In this, the Modi government cleverly compounded the legitimacy of popular prejudice against queer communities as exceeding the constitutional rule of law and therefore cemented public opinion against the scrapping of section 377. The short lived nature of collective memory was made use of by suddenly forcing into public discourse a judgment more than two years old, shorn of any reference to the original terms of the case. The message that went into circulation thrived on media-driven myopia to transform a judgment advocating the cause of gender justice into a tool for renewed injury against targeted communities.

‘Hijras’ – Caste or choice?

The two other grounds on which the central government challenged the 2014 judgment pertained to the modalities of including transgender citizens within the OBC quota. Claiming that there might be Dalit or Adivasi transgender people, it expressed doubts about the “political and practical implications” of clubbing caste-based and gender-based reservations – citing the former’s logic of ‘birth’ as a more urgent marker of discrimination over the transgender person’s agency of ‘choice’. Such an argument only bears out the patrilineal violence of the Hindu right that deems heterosexual reproduction as essential to relations of social production and therefore immune to legislative reach. To assume that the transgender is the site of a transformation ‘at will’ not only belies the right-wing’s debauched understanding of non-reproductive sexuality but also its impatience with the concept of sexual choice in general.

On the technical question of how to apportion state welfare under the OBC quota for transgenders from SC/ST communities, the state could have taken recourse to comparable legal precedent in cases like Rameshbhai Dabhai Naika vs State of Gujarat and Others (2012), where the apex court argued that reservation claims may in the final instance be decided through reference to the ‘upbringing environment’ and lived experience of discrimination faced by a child, and not by the patrilineal inheritance of caste. For a low-caste transgender person, therefore, the claimant might choose which quota she or he wants to apply through, on the basis of lived experiences. On the other hand, there is also the possibility of providing internal reservations within existing quotas for transgender applicants. It was in order to sort out these modalities that the 2014 judgment directed an already-constituted expert committee to submit its report to the government for effective implementation. The BJP government, instead of making structural policy amendments for appropriate action, decided to stall the court order and contest it on technical grounds of unfeasibility. While that is enough evidence of the political will of the ruling party and its commitment to ideals of social justice, the move was further calculated to polarise and fracture sexual minorities into internally warring factions – each clamouring for legal recognition as “third gender”.

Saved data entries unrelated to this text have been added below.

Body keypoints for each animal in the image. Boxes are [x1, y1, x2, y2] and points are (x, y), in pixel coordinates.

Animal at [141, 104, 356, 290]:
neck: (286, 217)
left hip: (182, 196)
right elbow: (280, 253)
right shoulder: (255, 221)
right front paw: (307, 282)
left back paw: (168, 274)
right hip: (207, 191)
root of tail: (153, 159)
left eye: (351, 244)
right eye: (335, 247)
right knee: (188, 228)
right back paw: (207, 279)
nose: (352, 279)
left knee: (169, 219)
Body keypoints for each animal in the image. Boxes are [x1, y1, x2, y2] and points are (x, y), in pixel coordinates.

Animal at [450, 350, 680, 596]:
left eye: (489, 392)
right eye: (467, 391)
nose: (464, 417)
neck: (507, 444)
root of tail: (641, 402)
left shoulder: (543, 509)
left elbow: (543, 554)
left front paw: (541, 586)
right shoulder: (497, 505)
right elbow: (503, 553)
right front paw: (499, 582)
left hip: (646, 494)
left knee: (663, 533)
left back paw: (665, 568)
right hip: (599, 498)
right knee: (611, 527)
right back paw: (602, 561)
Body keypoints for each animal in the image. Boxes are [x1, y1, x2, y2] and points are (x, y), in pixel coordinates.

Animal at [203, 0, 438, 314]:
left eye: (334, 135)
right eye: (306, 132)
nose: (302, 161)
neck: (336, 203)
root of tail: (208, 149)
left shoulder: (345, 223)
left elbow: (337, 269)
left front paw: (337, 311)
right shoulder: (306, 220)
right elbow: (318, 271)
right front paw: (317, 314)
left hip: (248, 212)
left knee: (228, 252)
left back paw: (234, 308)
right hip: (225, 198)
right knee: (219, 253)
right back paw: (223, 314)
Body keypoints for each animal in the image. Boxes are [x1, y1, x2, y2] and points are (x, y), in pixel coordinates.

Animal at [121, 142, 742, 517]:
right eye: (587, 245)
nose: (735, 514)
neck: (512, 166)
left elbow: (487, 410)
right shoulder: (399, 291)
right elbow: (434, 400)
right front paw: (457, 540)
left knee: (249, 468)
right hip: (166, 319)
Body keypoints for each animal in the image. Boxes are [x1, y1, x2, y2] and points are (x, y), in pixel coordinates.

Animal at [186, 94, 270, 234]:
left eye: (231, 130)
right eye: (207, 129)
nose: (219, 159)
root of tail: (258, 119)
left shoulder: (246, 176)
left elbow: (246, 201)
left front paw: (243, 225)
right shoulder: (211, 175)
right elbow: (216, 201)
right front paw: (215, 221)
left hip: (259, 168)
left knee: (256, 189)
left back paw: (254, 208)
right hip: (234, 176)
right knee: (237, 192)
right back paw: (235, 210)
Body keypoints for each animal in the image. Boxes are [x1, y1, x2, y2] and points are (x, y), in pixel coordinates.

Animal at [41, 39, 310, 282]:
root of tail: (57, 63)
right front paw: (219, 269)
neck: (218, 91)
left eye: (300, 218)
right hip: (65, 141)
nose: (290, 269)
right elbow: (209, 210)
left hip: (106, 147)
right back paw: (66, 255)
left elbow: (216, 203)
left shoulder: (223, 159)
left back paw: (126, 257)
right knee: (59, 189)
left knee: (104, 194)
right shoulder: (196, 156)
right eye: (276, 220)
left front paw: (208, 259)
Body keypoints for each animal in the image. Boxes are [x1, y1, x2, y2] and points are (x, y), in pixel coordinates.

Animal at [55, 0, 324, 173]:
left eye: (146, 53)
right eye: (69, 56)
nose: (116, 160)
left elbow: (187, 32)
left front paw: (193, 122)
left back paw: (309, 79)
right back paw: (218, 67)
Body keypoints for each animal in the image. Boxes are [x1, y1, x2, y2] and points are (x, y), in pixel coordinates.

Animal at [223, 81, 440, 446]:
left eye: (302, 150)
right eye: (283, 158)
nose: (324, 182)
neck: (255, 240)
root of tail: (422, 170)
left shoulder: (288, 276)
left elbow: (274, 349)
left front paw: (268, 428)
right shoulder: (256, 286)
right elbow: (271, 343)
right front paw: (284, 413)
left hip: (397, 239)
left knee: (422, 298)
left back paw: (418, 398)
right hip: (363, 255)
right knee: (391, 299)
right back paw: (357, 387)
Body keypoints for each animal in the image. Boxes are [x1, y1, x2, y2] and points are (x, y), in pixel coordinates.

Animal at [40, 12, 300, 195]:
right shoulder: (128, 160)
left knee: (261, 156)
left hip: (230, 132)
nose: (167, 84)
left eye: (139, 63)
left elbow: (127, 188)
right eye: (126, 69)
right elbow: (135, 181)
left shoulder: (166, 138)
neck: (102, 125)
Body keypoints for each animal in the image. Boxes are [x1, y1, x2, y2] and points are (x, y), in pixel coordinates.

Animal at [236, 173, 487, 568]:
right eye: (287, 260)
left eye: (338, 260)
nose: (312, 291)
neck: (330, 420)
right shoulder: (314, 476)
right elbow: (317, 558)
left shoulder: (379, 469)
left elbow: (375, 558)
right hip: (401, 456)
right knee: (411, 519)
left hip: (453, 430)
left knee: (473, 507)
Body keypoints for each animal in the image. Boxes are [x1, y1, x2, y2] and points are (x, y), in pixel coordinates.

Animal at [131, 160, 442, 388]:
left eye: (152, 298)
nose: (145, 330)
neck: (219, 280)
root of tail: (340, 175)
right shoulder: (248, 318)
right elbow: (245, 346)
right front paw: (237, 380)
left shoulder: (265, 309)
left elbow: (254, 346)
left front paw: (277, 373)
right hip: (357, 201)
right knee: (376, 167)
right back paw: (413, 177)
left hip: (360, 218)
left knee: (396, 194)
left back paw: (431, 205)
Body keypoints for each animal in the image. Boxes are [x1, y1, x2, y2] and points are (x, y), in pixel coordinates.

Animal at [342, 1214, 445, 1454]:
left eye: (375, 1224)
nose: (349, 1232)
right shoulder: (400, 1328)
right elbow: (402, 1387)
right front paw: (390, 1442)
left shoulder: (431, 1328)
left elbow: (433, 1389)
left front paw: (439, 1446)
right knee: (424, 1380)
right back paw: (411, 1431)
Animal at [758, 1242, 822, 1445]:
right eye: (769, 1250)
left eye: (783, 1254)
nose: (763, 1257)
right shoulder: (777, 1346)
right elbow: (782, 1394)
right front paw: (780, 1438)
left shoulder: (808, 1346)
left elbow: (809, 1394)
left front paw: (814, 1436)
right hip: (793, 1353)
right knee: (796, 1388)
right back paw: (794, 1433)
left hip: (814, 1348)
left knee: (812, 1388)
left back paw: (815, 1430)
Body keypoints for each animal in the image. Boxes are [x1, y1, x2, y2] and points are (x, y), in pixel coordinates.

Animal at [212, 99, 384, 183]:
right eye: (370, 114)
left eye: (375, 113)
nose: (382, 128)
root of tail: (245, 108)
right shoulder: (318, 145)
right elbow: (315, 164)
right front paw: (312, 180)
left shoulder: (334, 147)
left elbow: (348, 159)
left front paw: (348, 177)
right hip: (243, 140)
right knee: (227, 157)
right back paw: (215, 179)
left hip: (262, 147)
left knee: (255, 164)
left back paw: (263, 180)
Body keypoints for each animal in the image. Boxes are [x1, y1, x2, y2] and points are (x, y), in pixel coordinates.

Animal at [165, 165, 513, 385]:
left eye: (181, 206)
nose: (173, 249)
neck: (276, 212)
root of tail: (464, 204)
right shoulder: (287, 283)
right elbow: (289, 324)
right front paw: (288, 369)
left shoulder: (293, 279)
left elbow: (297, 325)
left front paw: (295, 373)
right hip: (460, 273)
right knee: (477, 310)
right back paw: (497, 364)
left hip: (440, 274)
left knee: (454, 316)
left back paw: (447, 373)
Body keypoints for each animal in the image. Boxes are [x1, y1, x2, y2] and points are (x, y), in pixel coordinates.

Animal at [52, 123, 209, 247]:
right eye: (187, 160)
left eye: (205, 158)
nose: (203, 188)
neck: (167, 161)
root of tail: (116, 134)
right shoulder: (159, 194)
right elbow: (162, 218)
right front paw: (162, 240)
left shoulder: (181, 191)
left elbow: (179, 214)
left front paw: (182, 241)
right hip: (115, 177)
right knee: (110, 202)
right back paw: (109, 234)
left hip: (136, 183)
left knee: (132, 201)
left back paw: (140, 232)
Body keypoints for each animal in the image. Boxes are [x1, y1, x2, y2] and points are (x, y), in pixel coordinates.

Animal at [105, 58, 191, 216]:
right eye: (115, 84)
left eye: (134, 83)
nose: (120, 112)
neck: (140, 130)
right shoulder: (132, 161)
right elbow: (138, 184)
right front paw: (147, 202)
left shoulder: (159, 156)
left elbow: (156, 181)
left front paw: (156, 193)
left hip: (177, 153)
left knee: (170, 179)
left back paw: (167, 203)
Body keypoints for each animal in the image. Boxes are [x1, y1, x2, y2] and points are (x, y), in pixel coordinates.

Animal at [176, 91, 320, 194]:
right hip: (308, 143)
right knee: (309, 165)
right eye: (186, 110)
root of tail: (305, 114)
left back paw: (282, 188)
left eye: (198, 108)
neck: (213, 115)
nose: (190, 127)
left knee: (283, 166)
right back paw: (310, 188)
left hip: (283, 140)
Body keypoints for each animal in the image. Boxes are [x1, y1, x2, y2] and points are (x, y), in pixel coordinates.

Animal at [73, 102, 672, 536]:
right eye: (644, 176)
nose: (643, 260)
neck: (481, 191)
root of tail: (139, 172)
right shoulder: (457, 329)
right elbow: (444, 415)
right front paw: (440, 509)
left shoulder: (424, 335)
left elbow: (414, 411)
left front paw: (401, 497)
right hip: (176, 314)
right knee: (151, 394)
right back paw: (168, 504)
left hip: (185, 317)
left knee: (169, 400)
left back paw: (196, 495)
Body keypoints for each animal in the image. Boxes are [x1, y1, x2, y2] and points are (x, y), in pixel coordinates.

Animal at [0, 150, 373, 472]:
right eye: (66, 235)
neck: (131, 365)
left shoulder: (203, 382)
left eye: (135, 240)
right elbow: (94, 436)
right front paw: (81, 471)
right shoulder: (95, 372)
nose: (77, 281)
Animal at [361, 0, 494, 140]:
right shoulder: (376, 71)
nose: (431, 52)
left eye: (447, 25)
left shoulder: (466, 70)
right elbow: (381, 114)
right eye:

The ‘third’ as other, not one

The question of the ‘third’ is not a question of numbers, but what exceeds the numerical imagination of binaries. The third gender therefore is not what comes after the first two, but what exists independently of them. ‘Thirdness’ is an allegory of otherness, resisting absorption within structures of power that parade as knowable descriptions, definitions and numbers. The ‘third’ is a possibility for the infinite, not a determinate object-as-other who one can pin down in a clarification. The NALSA judgment of 2014 recognised this infinity at the heart of the third gender while still holding on to restrictive parameters. That is exactly what the central government wanted to contain by staging a theatre of enlistment. The officially ‘scheduled’ sexualities are now what must tame every other ‘otherness’ as unregistered and radically unrepresentable.

Debaditya Bhattacharya teaches literature in a Calcutta University college and is a researcher on continental philosophy. He’s the co-editor of Sentiment, Politics, Censorship: The State of Hurt (Sage Publications, 2016).